**DATA PROVIDED**:
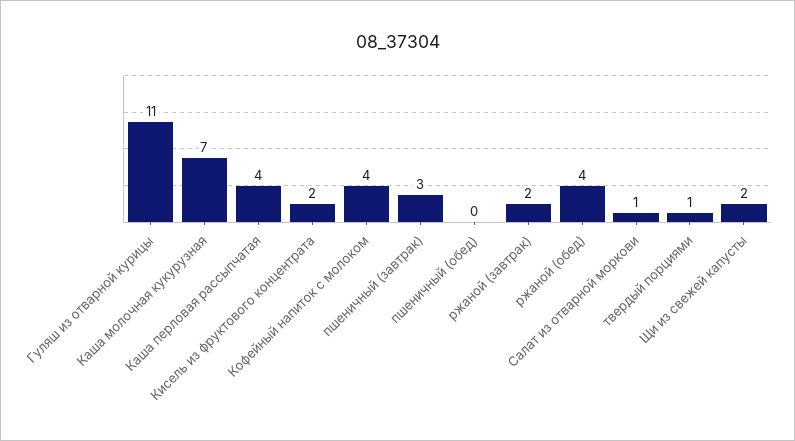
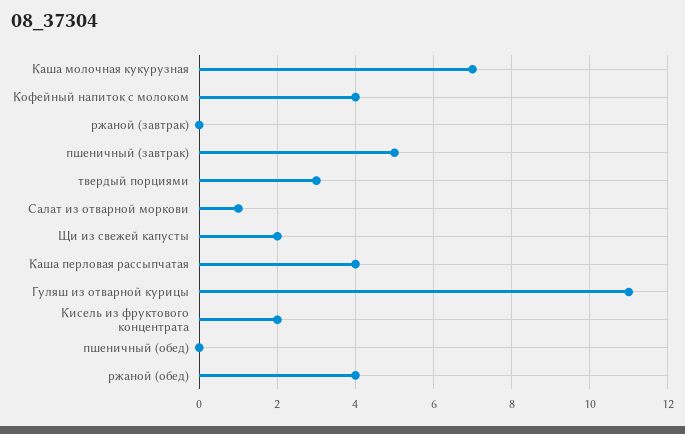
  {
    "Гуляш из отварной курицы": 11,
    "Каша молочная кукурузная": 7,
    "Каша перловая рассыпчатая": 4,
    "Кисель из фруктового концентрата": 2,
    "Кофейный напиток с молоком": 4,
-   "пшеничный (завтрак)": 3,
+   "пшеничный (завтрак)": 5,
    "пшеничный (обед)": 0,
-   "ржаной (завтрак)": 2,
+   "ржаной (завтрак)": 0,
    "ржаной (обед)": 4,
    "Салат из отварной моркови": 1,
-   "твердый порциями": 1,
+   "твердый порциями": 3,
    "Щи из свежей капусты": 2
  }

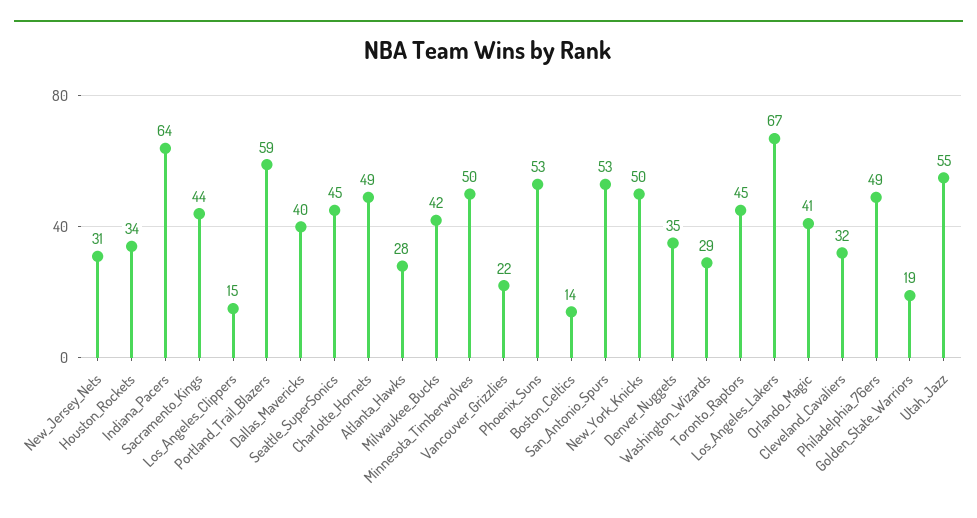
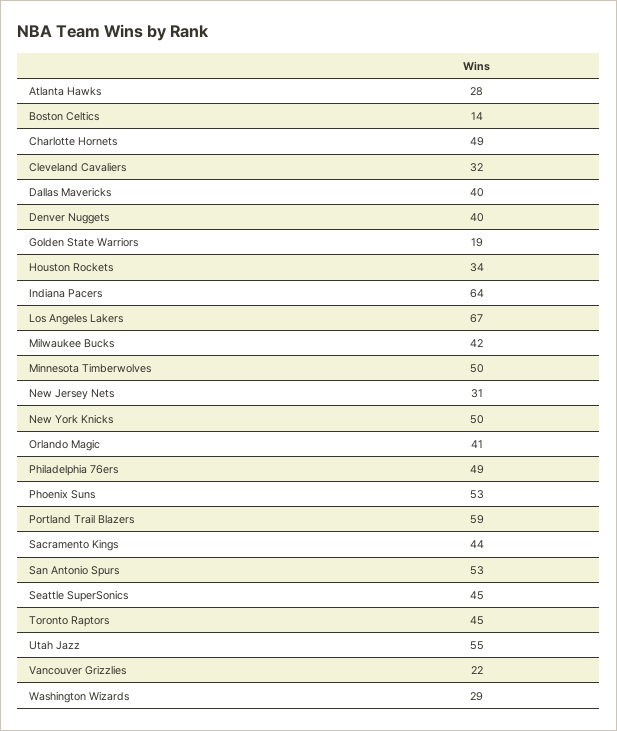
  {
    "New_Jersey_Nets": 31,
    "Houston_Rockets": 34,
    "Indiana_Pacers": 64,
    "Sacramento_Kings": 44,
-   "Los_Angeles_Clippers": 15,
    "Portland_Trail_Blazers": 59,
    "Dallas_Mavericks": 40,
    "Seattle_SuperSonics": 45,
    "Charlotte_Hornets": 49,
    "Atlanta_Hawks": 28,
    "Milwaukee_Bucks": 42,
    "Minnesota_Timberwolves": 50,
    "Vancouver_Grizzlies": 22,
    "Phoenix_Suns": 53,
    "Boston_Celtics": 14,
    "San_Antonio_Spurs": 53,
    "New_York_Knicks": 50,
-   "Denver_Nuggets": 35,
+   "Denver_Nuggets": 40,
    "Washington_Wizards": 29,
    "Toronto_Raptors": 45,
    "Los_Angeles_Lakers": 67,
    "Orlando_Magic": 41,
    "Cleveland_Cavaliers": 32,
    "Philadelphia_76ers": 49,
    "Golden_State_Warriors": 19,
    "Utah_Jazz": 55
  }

**TO DO**: Give the listing again word for word. Skip any pictures.

**WRITTEN REPLY**:
  {
    "Гуляш из отварной курицы": 11,
    "Каша молочная кукурузная": 7,
    "Каша перловая рассыпчатая": 4,
    "Кисель из фруктового концентрата": 2,
    "Кофейный напиток с молоком": 4,
-   "пшеничный (завтрак)": 3,
+   "пшеничный (завтрак)": 5,
    "пшеничный (обед)": 0,
-   "ржаной (завтрак)": 2,
+   "ржаной (завтрак)": 0,
    "ржаной (обед)": 4,
    "Салат из отварной моркови": 1,
-   "твердый порциями": 1,
+   "твердый порциями": 3,
    "Щи из свежей капусты": 2
  }

  {
    "New_Jersey_Nets": 31,
    "Houston_Rockets": 34,
    "Indiana_Pacers": 64,
    "Sacramento_Kings": 44,
-   "Los_Angeles_Clippers": 15,
    "Portland_Trail_Blazers": 59,
    "Dallas_Mavericks": 40,
    "Seattle_SuperSonics": 45,
    "Charlotte_Hornets": 49,
    "Atlanta_Hawks": 28,
    "Milwaukee_Bucks": 42,
    "Minnesota_Timberwolves": 50,
    "Vancouver_Grizzlies": 22,
    "Phoenix_Suns": 53,
    "Boston_Celtics": 14,
    "San_Antonio_Spurs": 53,
    "New_York_Knicks": 50,
-   "Denver_Nuggets": 35,
+   "Denver_Nuggets": 40,
    "Washington_Wizards": 29,
    "Toronto_Raptors": 45,
    "Los_Angeles_Lakers": 67,
    "Orlando_Magic": 41,
    "Cleveland_Cavaliers": 32,
    "Philadelphia_76ers": 49,
    "Golden_State_Warriors": 19,
    "Utah_Jazz": 55
  }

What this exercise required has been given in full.